Pixel coordinate listings:
━━━━━━━━━━━━━━━━
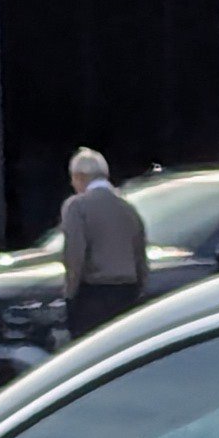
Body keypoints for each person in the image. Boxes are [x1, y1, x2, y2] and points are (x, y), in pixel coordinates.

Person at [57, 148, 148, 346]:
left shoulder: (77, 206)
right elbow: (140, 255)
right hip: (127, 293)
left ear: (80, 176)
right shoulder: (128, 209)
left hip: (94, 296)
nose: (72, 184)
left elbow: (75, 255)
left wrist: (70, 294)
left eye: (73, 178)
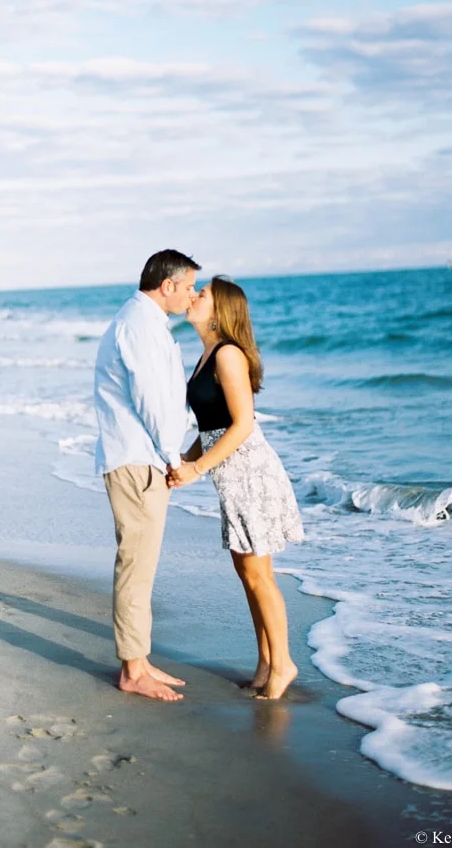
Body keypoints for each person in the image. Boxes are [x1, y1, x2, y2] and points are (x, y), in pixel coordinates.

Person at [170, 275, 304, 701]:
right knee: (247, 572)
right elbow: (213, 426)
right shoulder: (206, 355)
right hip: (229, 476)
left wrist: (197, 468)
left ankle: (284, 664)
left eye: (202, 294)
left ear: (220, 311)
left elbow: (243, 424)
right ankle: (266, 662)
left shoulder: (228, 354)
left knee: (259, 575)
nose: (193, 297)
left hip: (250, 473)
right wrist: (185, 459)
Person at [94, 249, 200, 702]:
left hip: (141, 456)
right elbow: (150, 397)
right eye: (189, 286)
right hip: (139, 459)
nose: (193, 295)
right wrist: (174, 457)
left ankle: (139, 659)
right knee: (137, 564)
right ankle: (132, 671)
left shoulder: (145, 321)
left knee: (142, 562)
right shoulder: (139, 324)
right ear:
━━━━━━━━━━━━━━━━
» **EXERCISE PROMPT**:
Your copy must hold every record above in its exact wording and must hold no pictures.

» **RESULT**:
Body keypoints for each person in the image. Boxes are [x1, y1, x2, y2] and points are (x, y), in pixel coordinates.

Person at [57, 148, 148, 346]:
left shoulder: (77, 206)
right elbow: (140, 255)
right hip: (127, 293)
left ear: (80, 176)
right shoulder: (128, 209)
left hip: (94, 296)
nose: (72, 184)
left elbow: (75, 255)
left wrist: (70, 294)
left eye: (73, 178)
Body keypoints for each person in the image. Boxes are [x1, y1, x2, y2] and points are (x, y), in pixel coordinates.

Person at [170, 275, 304, 701]:
right knee: (247, 572)
right elbow: (213, 426)
right shoulder: (206, 355)
right hip: (229, 476)
left wrist: (197, 468)
left ankle: (284, 664)
left eye: (202, 294)
left ear: (220, 311)
left elbow: (243, 424)
right ankle: (266, 662)
left shoulder: (228, 354)
left knee: (259, 575)
nose: (193, 297)
left hip: (250, 473)
right wrist: (185, 459)
Person at [94, 249, 200, 702]:
left hip: (141, 456)
right elbow: (150, 397)
right eye: (189, 286)
right hip: (139, 459)
nose: (193, 295)
right wrist: (174, 457)
left ankle: (139, 659)
right knee: (137, 564)
right ankle: (132, 671)
left shoulder: (145, 321)
left knee: (142, 562)
right shoulder: (139, 324)
right ear:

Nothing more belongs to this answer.